I no longer have either of these trees, but here is var. trilobum:


I have heard about "better" results with said variety but ,all in all, the species is for someone who has only a few trees...Constant vigilance is necessary for development, and once you have something that is in the refinement stage you basically have to try and kill it to keep it from reverting back to ridiculousness...I knew someone personally who had some nice specimens and he told me, from personal experience, that learning the line between almost killing this species and killing this species is exactly where you want to keep it. Which, to me, who likes a little more room for error, is a little much....Food for thought, and kudos to those who love working with native species..I am in favor of plenty of natives, but not this...IT'S MADNESS!!!!!!!!!

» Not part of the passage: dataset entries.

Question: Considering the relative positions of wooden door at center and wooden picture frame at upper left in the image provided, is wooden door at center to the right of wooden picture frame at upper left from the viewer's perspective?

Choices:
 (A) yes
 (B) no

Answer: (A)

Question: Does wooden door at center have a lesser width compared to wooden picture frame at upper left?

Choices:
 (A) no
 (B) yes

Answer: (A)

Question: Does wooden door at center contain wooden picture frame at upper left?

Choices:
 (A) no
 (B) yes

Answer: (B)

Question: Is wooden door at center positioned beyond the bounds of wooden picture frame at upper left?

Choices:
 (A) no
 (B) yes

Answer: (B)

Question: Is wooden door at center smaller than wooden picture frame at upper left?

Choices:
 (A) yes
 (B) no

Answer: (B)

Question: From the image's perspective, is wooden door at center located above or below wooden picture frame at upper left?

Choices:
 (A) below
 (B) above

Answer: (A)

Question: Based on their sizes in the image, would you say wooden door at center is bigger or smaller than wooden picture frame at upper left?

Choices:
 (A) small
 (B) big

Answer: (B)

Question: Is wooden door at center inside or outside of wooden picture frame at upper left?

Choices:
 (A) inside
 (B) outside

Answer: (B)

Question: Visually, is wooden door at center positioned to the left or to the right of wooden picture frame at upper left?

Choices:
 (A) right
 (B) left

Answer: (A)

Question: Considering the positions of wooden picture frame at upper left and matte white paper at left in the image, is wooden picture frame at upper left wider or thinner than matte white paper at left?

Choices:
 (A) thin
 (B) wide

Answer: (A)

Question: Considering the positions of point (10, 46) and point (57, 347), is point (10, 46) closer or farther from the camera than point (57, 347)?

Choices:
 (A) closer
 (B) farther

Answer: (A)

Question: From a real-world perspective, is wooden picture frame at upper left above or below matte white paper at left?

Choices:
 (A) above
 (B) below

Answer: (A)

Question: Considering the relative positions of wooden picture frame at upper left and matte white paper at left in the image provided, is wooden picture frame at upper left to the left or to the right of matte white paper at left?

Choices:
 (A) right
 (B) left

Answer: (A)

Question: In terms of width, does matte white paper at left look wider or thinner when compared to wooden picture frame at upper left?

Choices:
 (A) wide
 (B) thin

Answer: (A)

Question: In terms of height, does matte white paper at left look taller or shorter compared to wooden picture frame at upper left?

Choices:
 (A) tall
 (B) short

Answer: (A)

Positive things about these trees though is, great overwatering tolerance, you CAN'T kill them without an aggressive regiment of gasoline and fire, and fall colors are spectacular....I haven't seen really any larger specimens(over 50 cm), and that might be the perfect position in Bonsai for this species.....

My take on it....
 
Sorry I really did not know what the latin term for the red maple was. But yes the trees I am asking about is Acer rubrum. I have a few that I grew from seeds. I am happy with the trunk development and would like to start refining the branches and reducing the size of the leaves. I had one in the ground that I reduced to leaves the size of a half dollar. This one was just a learning tree, but the ones in pots now I would hate to kill.
 
I have one, it's far from me caring about leaf size (I'm still developing the trunk). But, if you're at the stage of defoliation try not to fertilize it for about 4-6 weeks after defoliation (with a good fertilization regimen before). Kind of like candling a black pine... Then slowly get back into your fertilizing schedule (depending on how many times you'll be defoliating).

I'm still learning a lot about the species, I love maples and it still breaks my heart that my climate is just too hot for A. palmatum and A. buergeranum.